Show all lines from the data that include the word "antivirus".
= = = = = = =
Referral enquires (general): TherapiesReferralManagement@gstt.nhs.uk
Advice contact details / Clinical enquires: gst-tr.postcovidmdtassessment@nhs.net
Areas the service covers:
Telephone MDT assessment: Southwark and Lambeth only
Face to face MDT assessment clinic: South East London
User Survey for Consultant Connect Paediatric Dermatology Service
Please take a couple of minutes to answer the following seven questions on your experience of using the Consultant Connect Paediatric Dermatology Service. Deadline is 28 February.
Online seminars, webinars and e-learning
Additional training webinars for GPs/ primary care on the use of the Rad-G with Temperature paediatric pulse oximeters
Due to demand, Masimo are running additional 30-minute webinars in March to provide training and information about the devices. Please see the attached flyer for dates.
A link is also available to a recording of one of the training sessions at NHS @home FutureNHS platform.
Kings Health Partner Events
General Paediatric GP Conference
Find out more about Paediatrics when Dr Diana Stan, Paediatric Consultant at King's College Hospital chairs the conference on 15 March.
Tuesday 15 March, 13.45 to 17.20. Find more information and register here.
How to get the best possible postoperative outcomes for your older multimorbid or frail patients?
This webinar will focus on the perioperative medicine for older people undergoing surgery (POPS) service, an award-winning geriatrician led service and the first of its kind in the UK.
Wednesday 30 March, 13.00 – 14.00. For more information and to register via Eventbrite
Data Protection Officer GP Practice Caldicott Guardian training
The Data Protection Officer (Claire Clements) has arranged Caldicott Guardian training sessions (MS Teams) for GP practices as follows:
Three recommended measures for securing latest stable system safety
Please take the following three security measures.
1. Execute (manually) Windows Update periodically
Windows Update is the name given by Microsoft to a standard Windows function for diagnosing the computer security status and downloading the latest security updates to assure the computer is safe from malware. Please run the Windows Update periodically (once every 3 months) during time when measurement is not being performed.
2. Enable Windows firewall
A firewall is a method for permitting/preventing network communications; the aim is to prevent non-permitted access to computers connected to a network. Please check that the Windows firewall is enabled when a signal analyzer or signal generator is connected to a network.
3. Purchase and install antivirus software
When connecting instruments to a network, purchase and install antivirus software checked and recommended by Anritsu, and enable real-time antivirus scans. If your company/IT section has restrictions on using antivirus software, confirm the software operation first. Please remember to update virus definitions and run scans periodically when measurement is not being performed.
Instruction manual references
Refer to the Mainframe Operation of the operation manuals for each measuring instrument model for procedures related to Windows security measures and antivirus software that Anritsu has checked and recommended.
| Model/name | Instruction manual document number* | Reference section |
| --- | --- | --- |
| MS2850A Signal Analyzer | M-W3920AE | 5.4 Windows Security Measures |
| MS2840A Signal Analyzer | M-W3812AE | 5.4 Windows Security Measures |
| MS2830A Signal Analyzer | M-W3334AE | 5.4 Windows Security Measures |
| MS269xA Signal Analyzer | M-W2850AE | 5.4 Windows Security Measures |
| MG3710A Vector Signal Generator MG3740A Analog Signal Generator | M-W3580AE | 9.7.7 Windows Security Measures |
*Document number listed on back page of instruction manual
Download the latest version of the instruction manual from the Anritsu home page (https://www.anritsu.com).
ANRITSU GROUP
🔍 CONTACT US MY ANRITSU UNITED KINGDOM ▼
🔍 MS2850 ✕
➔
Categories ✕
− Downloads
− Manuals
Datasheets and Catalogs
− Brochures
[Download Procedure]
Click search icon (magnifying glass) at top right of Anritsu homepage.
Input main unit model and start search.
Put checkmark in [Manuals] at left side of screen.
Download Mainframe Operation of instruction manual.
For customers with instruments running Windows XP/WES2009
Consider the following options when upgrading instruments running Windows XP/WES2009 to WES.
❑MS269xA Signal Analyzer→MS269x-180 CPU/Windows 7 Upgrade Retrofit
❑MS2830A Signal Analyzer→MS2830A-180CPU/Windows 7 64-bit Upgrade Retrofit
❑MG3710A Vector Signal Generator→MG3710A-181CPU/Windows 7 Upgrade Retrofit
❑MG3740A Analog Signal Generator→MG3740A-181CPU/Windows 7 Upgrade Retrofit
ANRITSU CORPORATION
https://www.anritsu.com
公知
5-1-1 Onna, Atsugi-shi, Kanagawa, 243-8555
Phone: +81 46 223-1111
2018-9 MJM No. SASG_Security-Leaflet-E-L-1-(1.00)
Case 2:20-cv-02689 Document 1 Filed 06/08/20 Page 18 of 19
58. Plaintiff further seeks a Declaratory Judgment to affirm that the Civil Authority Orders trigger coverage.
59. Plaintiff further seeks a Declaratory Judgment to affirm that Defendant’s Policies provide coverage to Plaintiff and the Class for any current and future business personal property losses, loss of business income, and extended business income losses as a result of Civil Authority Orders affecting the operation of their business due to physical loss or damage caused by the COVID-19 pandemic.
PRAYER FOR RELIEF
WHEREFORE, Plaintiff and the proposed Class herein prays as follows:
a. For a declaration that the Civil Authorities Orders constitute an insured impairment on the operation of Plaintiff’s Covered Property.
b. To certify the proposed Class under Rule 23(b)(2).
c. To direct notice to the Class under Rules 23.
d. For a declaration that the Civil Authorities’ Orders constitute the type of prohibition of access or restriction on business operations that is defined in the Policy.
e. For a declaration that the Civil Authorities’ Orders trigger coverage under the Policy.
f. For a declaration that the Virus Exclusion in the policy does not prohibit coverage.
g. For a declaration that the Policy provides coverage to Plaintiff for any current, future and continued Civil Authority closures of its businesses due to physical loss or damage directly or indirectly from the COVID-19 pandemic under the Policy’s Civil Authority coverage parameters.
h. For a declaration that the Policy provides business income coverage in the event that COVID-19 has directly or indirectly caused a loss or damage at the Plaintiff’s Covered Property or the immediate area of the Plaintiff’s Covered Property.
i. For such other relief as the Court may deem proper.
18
= = = = = = =
(ANSWER BELOW)
3. Purchase and install antivirus software
When connecting instruments to a network, purchase and install antivirus software checked and recommended by Anritsu, and enable real-time antivirus scans. If your company/IT section has restrictions on using antivirus software, confirm the software operation first. Please remember to update virus definitions and run scans periodically when measurement is not being performed.
Refer to the Mainframe Operation of the operation manuals for each measuring instrument model for procedures related to Windows security measures and antivirus software that Anritsu has checked and recommended.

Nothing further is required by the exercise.